### YOUR INSTRUCTIONS
Recast every line of the items below as a Markdown table with two columns, Row and Text. Number the rows and skip any blank lines.

=-=-=-=-=

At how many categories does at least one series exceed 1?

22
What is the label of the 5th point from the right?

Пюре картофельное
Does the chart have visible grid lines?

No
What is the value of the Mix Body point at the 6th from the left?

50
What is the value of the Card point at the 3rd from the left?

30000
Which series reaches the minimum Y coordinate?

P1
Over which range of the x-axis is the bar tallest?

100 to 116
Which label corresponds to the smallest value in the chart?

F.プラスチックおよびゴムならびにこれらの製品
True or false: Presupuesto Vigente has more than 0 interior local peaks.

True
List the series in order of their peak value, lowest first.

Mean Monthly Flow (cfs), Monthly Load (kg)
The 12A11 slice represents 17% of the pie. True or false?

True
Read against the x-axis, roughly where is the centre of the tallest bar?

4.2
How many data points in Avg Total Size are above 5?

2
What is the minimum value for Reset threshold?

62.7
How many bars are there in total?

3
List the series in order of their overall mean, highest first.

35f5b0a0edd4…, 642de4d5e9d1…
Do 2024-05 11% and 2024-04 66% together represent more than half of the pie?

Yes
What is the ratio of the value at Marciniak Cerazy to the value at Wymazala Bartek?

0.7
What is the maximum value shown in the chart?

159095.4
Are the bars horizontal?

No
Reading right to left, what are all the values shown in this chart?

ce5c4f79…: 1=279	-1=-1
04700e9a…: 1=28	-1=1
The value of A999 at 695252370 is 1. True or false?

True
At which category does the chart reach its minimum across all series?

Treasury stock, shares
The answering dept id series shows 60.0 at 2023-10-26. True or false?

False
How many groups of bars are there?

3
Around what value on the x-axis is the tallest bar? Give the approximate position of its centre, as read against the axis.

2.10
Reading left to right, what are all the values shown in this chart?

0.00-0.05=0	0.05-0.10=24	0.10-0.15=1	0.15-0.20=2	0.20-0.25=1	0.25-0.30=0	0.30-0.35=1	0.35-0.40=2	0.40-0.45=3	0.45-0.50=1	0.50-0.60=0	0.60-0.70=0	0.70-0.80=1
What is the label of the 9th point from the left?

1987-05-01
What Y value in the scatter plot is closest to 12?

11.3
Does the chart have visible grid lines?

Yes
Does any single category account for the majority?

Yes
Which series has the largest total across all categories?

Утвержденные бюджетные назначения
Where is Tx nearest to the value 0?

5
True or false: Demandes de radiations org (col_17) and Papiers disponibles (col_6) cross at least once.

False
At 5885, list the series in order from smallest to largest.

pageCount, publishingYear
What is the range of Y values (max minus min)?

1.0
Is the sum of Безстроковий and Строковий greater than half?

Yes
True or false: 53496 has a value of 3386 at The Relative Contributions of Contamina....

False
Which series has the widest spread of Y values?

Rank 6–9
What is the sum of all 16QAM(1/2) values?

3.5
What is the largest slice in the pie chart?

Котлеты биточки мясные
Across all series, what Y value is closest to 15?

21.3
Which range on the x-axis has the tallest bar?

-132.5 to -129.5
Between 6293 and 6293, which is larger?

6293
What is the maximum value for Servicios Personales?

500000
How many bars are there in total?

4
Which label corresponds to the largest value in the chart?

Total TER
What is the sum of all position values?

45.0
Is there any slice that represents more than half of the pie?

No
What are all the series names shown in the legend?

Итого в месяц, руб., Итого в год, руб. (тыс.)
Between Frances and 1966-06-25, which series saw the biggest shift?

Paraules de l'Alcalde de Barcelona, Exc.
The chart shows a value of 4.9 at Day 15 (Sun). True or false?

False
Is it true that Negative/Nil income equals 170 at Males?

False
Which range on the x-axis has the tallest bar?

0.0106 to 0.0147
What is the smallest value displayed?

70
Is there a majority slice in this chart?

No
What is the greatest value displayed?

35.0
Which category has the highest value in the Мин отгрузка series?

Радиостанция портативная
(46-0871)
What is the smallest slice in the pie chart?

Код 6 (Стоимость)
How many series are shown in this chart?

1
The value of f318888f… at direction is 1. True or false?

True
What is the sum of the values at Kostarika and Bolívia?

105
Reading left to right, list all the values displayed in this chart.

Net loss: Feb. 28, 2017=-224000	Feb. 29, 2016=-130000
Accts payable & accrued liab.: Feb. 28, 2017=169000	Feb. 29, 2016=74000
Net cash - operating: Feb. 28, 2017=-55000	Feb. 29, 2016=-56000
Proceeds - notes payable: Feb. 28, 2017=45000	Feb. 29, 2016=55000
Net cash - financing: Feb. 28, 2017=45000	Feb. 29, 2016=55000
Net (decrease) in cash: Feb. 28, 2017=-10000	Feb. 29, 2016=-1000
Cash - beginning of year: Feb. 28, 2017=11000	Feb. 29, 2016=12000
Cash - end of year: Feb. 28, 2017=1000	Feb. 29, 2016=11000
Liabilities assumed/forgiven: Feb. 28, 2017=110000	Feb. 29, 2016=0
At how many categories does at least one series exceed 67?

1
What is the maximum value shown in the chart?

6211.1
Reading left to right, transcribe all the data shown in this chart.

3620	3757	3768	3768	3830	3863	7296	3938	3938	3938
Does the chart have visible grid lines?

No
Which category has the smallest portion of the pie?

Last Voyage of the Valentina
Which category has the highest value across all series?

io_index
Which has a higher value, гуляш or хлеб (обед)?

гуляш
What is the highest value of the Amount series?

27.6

=-=-=-=-=

### SOLUTION TO THE EXERCISE
| Row | Text |
|---|---|
| 1 | At how many categories does at least one series exceed 1? |
| 2 | 22 |
| 3 | What is the label of the 5th point from the right? |
| 4 | Пюре картофельное |
| 5 | Does the chart have visible grid lines? |
| 6 | No |
| 7 | What is the value of the Mix Body point at the 6th from the left? |
| 8 | 50 |
| 9 | What is the value of the Card point at the 3rd from the left? |
| 10 | 30000 |
| 11 | Which series reaches the minimum Y coordinate? |
| 12 | P1 |
| 13 | Over which range of the x-axis is the bar tallest? |
| 14 | 100 to 116 |
| 15 | Which label corresponds to the smallest value in the chart? |
| 16 | F.プラスチックおよびゴムならびにこれらの製品 |
| 17 | True or false: Presupuesto Vigente has more than 0 interior local peaks. |
| 18 | True |
| 19 | List the series in order of their peak value, lowest first. |
| 20 | Mean Monthly Flow (cfs), Monthly Load (kg) |
| 21 | The 12A11 slice represents 17% of the pie. True or false? |
| 22 | True |
| 23 | Read against the x-axis, roughly where is the centre of the tallest bar? |
| 24 | 4.2 |
| 25 | How many data points in Avg Total Size are above 5? |
| 26 | 2 |
| 27 | What is the minimum value for Reset threshold? |
| 28 | 62.7 |
| 29 | How many bars are there in total? |
| 30 | 3 |
| 31 | List the series in order of their overall mean, highest first. |
| 32 | 35f5b0a0edd4…, 642de4d5e9d1… |
| 33 | Do 2024-05 11% and 2024-04 66% together represent more than half of the pie? |
| 34 | Yes |
| 35 | What is the ratio of the value at Marciniak Cerazy to the value at Wymazala Bartek? |
| 36 | 0.7 |
| 37 | What is the maximum value shown in the chart? |
| 38 | 159095.4 |
| 39 | Are the bars horizontal? |
| 40 | No |
| 41 | Reading right to left, what are all the values shown in this chart? |
| 42 | ce5c4f79…: 1=279	-1=-1 |
| 43 | 04700e9a…: 1=28	-1=1 |
| 44 | The value of A999 at 695252370 is 1. True or false? |
| 45 | True |
| 46 | At which category does the chart reach its minimum across all series? |
| 47 | Treasury stock, shares |
| 48 | The answering dept id series shows 60.0 at 2023-10-26. True or false? |
| 49 | False |
| 50 | How many groups of bars are there? |
| 51 | 3 |
| 52 | Around what value on the x-axis is the tallest bar? Give the approximate position of its centre, as read against the axis. |
| 53 | 2.10 |
| 54 | Reading left to right, what are all the values shown in this chart? |
| 55 | 0.00-0.05=0	0.05-0.10=24	0.10-0.15=1	0.15-0.20=2	0.20-0.25=1	0.25-0.30=0	0.30-0.35=1	0.35-0.40=2	0.40-0.45=3	0.45-0.50=1	0.50-0.60=0	0.60-0.70=0	0.70-0.80=1 |
| 56 | What is the label of the 9th point from the left? |
| 57 | 1987-05-01 |
| 58 | What Y value in the scatter plot is closest to 12? |
| 59 | 11.3 |
| 60 | Does the chart have visible grid lines? |
| 61 | Yes |
| 62 | Does any single category account for the majority? |
| 63 | Yes |
| 64 | Which series has the largest total across all categories? |
| 65 | Утвержденные бюджетные назначения |
| 66 | Where is Tx nearest to the value 0? |
| 67 | 5 |
| 68 | True or false: Demandes de radiations org (col_17) and Papiers disponibles (col_6) cross at least once. |
| 69 | False |
| 70 | At 5885, list the series in order from smallest to largest. |
| 71 | pageCount, publishingYear |
| 72 | What is the range of Y values (max minus min)? |
| 73 | 1.0 |
| 74 | Is the sum of Безстроковий and Строковий greater than half? |
| 75 | Yes |
| 76 | True or false: 53496 has a value of 3386 at The Relative Contributions of Contamina.... |
| 77 | False |
| 78 | Which series has the widest spread of Y values? |
| 79 | Rank 6–9 |
| 80 | What is the sum of all 16QAM(1/2) values? |
| 81 | 3.5 |
| 82 | What is the largest slice in the pie chart? |
| 83 | Котлеты биточки мясные |
| 84 | Across all series, what Y value is closest to 15? |
| 85 | 21.3 |
| 86 | Which range on the x-axis has the tallest bar? |
| 87 | -132.5 to -129.5 |
| 88 | Between 6293 and 6293, which is larger? |
| 89 | 6293 |
| 90 | What is the maximum value for Servicios Personales? |
| 91 | 500000 |
| 92 | How many bars are there in total? |
| 93 | 4 |
| 94 | Which label corresponds to the largest value in the chart? |
| 95 | Total TER |
| 96 | What is the sum of all position values? |
| 97 | 45.0 |
| 98 | Is there any slice that represents more than half of the pie? |
| 99 | No |
| 100 | What are all the series names shown in the legend? |
| 101 | Итого в месяц, руб., Итого в год, руб. (тыс.) |
| 102 | Between Frances and 1966-06-25, which series saw the biggest shift? |
| 103 | Paraules de l'Alcalde de Barcelona, Exc. |
| 104 | The chart shows a value of 4.9 at Day 15 (Sun). True or false? |
| 105 | False |
| 106 | Is it true that Negative/Nil income equals 170 at Males? |
| 107 | False |
| 108 | Which range on the x-axis has the tallest bar? |
| 109 | 0.0106 to 0.0147 |
| 110 | What is the smallest value displayed? |
| 111 | 70 |
| 112 | Is there a majority slice in this chart? |
| 113 | No |
| 114 | What is the greatest value displayed? |
| 115 | 35.0 |
| 116 | Which category has the highest value in the Мин отгрузка series? |
| 117 | Радиостанция портативная |
| 118 | (46-0871) |
| 119 | What is the smallest slice in the pie chart? |
| 120 | Код 6 (Стоимость) |
| 121 | How many series are shown in this chart? |
| 122 | 1 |
| 123 | The value of f318888f… at direction is 1. True or false? |
| 124 | True |
| 125 | What is the sum of the values at Kostarika and Bolívia? |
| 126 | 105 |
| 127 | Reading left to right, list all the values displayed in this chart. |
| 128 | Net loss: Feb. 28, 2017=-224000	Feb. 29, 2016=-130000 |
| 129 | Accts payable & accrued liab.: Feb. 28, 2017=169000	Feb. 29, 2016=74000 |
| 130 | Net cash - operating: Feb. 28, 2017=-55000	Feb. 29, 2016=-56000 |
| 131 | Proceeds - notes payable: Feb. 28, 2017=45000	Feb. 29, 2016=55000 |
| 132 | Net cash - financing: Feb. 28, 2017=45000	Feb. 29, 2016=55000 |
| 133 | Net (decrease) in cash: Feb. 28, 2017=-10000	Feb. 29, 2016=-1000 |
| 134 | Cash - beginning of year: Feb. 28, 2017=11000	Feb. 29, 2016=12000 |
| 135 | Cash - end of year: Feb. 28, 2017=1000	Feb. 29, 2016=11000 |
| 136 | Liabilities assumed/forgiven: Feb. 28, 2017=110000	Feb. 29, 2016=0 |
| 137 | At how many categories does at least one series exceed 67? |
| 138 | 1 |
| 139 | What is the maximum value shown in the chart? |
| 140 | 6211.1 |
| 141 | Reading left to right, transcribe all the data shown in this chart. |
| 142 | 3620	3757	3768	3768	3830	3863	7296	3938	3938	3938 |
| 143 | Does the chart have visible grid lines? |
| 144 | No |
| 145 | Which category has the smallest portion of the pie? |
| 146 | Last Voyage of the Valentina |
| 147 | Which category has the highest value across all series? |
| 148 | io_index |
| 149 | Which has a higher value, гуляш or хлеб (обед)? |
| 150 | гуляш |
| 151 | What is the highest value of the Amount series? |
| 152 | 27.6 |